Source texts of formatted documents

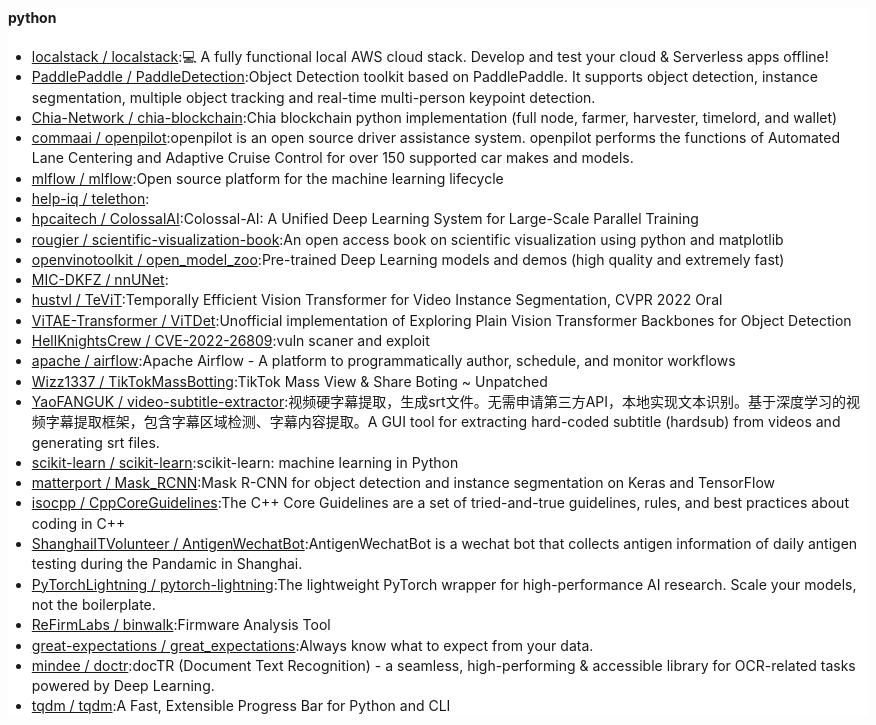 #### python
* [localstack / localstack](https://github.com/localstack/localstack):💻 A fully functional local AWS cloud stack. Develop and test your cloud & Serverless apps offline!
* [PaddlePaddle / PaddleDetection](https://github.com/PaddlePaddle/PaddleDetection):Object Detection toolkit based on PaddlePaddle. It supports object detection, instance segmentation, multiple object tracking and real-time multi-person keypoint detection.
* [Chia-Network / chia-blockchain](https://github.com/Chia-Network/chia-blockchain):Chia blockchain python implementation (full node, farmer, harvester, timelord, and wallet)
* [commaai / openpilot](https://github.com/commaai/openpilot):openpilot is an open source driver assistance system. openpilot performs the functions of Automated Lane Centering and Adaptive Cruise Control for over 150 supported car makes and models.
* [mlflow / mlflow](https://github.com/mlflow/mlflow):Open source platform for the machine learning lifecycle
* [help-iq / telethon](https://github.com/help-iq/telethon):
* [hpcaitech / ColossalAI](https://github.com/hpcaitech/ColossalAI):Colossal-AI: A Unified Deep Learning System for Large-Scale Parallel Training
* [rougier / scientific-visualization-book](https://github.com/rougier/scientific-visualization-book):An open access book on scientific visualization using python and matplotlib
* [openvinotoolkit / open_model_zoo](https://github.com/openvinotoolkit/open_model_zoo):Pre-trained Deep Learning models and demos (high quality and extremely fast)
* [MIC-DKFZ / nnUNet](https://github.com/MIC-DKFZ/nnUNet):
* [hustvl / TeViT](https://github.com/hustvl/TeViT):Temporally Efficient Vision Transformer for Video Instance Segmentation, CVPR 2022 Oral
* [ViTAE-Transformer / ViTDet](https://github.com/ViTAE-Transformer/ViTDet):Unofficial implementation of Exploring Plain Vision Transformer Backbones for Object Detection
* [HellKnightsCrew / CVE-2022-26809](https://github.com/HellKnightsCrew/CVE-2022-26809):vuln scaner and exploit
* [apache / airflow](https://github.com/apache/airflow):Apache Airflow - A platform to programmatically author, schedule, and monitor workflows
* [Wizz1337 / TikTokMassBotting](https://github.com/Wizz1337/TikTokMassBotting):TikTok Mass View & Share Boting ~ Unpatched
* [YaoFANGUK / video-subtitle-extractor](https://github.com/YaoFANGUK/video-subtitle-extractor):视频硬字幕提取，生成srt文件。无需申请第三方API，本地实现文本识别。基于深度学习的视频字幕提取框架，包含字幕区域检测、字幕内容提取。A GUI tool for extracting hard-coded subtitle (hardsub) from videos and generating srt files.
* [scikit-learn / scikit-learn](https://github.com/scikit-learn/scikit-learn):scikit-learn: machine learning in Python
* [matterport / Mask_RCNN](https://github.com/matterport/Mask_RCNN):Mask R-CNN for object detection and instance segmentation on Keras and TensorFlow
* [isocpp / CppCoreGuidelines](https://github.com/isocpp/CppCoreGuidelines):The C++ Core Guidelines are a set of tried-and-true guidelines, rules, and best practices about coding in C++
* [ShanghaiITVolunteer / AntigenWechatBot](https://github.com/ShanghaiITVolunteer/AntigenWechatBot):AntigenWechatBot is a wechat bot that collects antigen information of daily antigen testing during the Pandamic in Shanghai.
* [PyTorchLightning / pytorch-lightning](https://github.com/PyTorchLightning/pytorch-lightning):The lightweight PyTorch wrapper for high-performance AI research. Scale your models, not the boilerplate.
* [ReFirmLabs / binwalk](https://github.com/ReFirmLabs/binwalk):Firmware Analysis Tool
* [great-expectations / great_expectations](https://github.com/great-expectations/great_expectations):Always know what to expect from your data.
* [mindee / doctr](https://github.com/mindee/doctr):docTR (Document Text Recognition) - a seamless, high-performing & accessible library for OCR-related tasks powered by Deep Learning.
* [tqdm / tqdm](https://github.com/tqdm/tqdm):A Fast, Extensible Progress Bar for Python and CLI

● THE PROBLEM
Each line of the data must be restated exactly, and the pictures must be left out.

● YOUR RESPONSE
 #### python
* [localstack / localstack](https://github.com/localstack/localstack):💻 A fully functional local AWS cloud stack. Develop and test your cloud & Serverless apps offline!
* [PaddlePaddle / PaddleDetection](https://github.com/PaddlePaddle/PaddleDetection):Object Detection toolkit based on PaddlePaddle. It supports object detection, instance segmentation, multiple object tracking and real-time multi-person keypoint detection.
* [Chia-Network / chia-blockchain](https://github.com/Chia-Network/chia-blockchain):Chia blockchain python implementation (full node, farmer, harvester, timelord, and wallet)
* [commaai / openpilot](https://github.com/commaai/openpilot):openpilot is an open source driver assistance system. openpilot performs the functions of Automated Lane Centering and Adaptive Cruise Control for over 150 supported car makes and models.
* [mlflow / mlflow](https://github.com/mlflow/mlflow):Open source platform for the machine learning lifecycle
* [help-iq / telethon](https://github.com/help-iq/telethon):
* [hpcaitech / ColossalAI](https://github.com/hpcaitech/ColossalAI):Colossal-AI: A Unified Deep Learning System for Large-Scale Parallel Training
* [rougier / scientific-visualization-book](https://github.com/rougier/scientific-visualization-book):An open access book on scientific visualization using python and matplotlib
* [openvinotoolkit / open_model_zoo](https://github.com/openvinotoolkit/open_model_zoo):Pre-trained Deep Learning models and demos (high quality and extremely fast)
* [MIC-DKFZ / nnUNet](https://github.com/MIC-DKFZ/nnUNet):
* [hustvl / TeViT](https://github.com/hustvl/TeViT):Temporally Efficient Vision Transformer for Video Instance Segmentation, CVPR 2022 Oral
* [ViTAE-Transformer / ViTDet](https://github.com/ViTAE-Transformer/ViTDet):Unofficial implementation of Exploring Plain Vision Transformer Backbones for Object Detection
* [HellKnightsCrew / CVE-2022-26809](https://github.com/HellKnightsCrew/CVE-2022-26809):vuln scaner and exploit
* [apache / airflow](https://github.com/apache/airflow):Apache Airflow - A platform to programmatically author, schedule, and monitor workflows
* [Wizz1337 / TikTokMassBotting](https://github.com/Wizz1337/TikTokMassBotting):TikTok Mass View & Share Boting ~ Unpatched
* [YaoFANGUK / video-subtitle-extractor](https://github.com/YaoFANGUK/video-subtitle-extractor):视频硬字幕提取，生成srt文件。无需申请第三方API，本地实现文本识别。基于深度学习的视频字幕提取框架，包含字幕区域检测、字幕内容提取。A GUI tool for extracting hard-coded subtitle (hardsub) from videos and generating srt files.
* [scikit-learn / scikit-learn](https://github.com/scikit-learn/scikit-learn):scikit-learn: machine learning in Python
* [matterport / Mask_RCNN](https://github.com/matterport/Mask_RCNN):Mask R-CNN for object detection and instance segmentation on Keras and TensorFlow
* [isocpp / CppCoreGuidelines](https://github.com/isocpp/CppCoreGuidelines):The C++ Core Guidelines are a set of tried-and-true guidelines, rules, and best practices about coding in C++
* [ShanghaiITVolunteer / AntigenWechatBot](https://github.com/ShanghaiITVolunteer/AntigenWechatBot):AntigenWechatBot is a wechat bot that collects antigen information of daily antigen testing during the Pandamic in Shanghai.
* [PyTorchLightning / pytorch-lightning](https://github.com/PyTorchLightning/pytorch-lightning):The lightweight PyTorch wrapper for high-performance AI research. Scale your models, not the boilerplate.
* [ReFirmLabs / binwalk](https://github.com/ReFirmLabs/binwalk):Firmware Analysis Tool
* [great-expectations / great_expectations](https://github.com/great-expectations/great_expectations):Always know what to expect from your data.
* [mindee / doctr](https://github.com/mindee/doctr):docTR (Document Text Recognition) - a seamless, high-performing & accessible library for OCR-related tasks powered by Deep Learning.
* [tqdm / tqdm](https://github.com/tqdm/tqdm):A Fast, Extensible Progress Bar for Python and CLI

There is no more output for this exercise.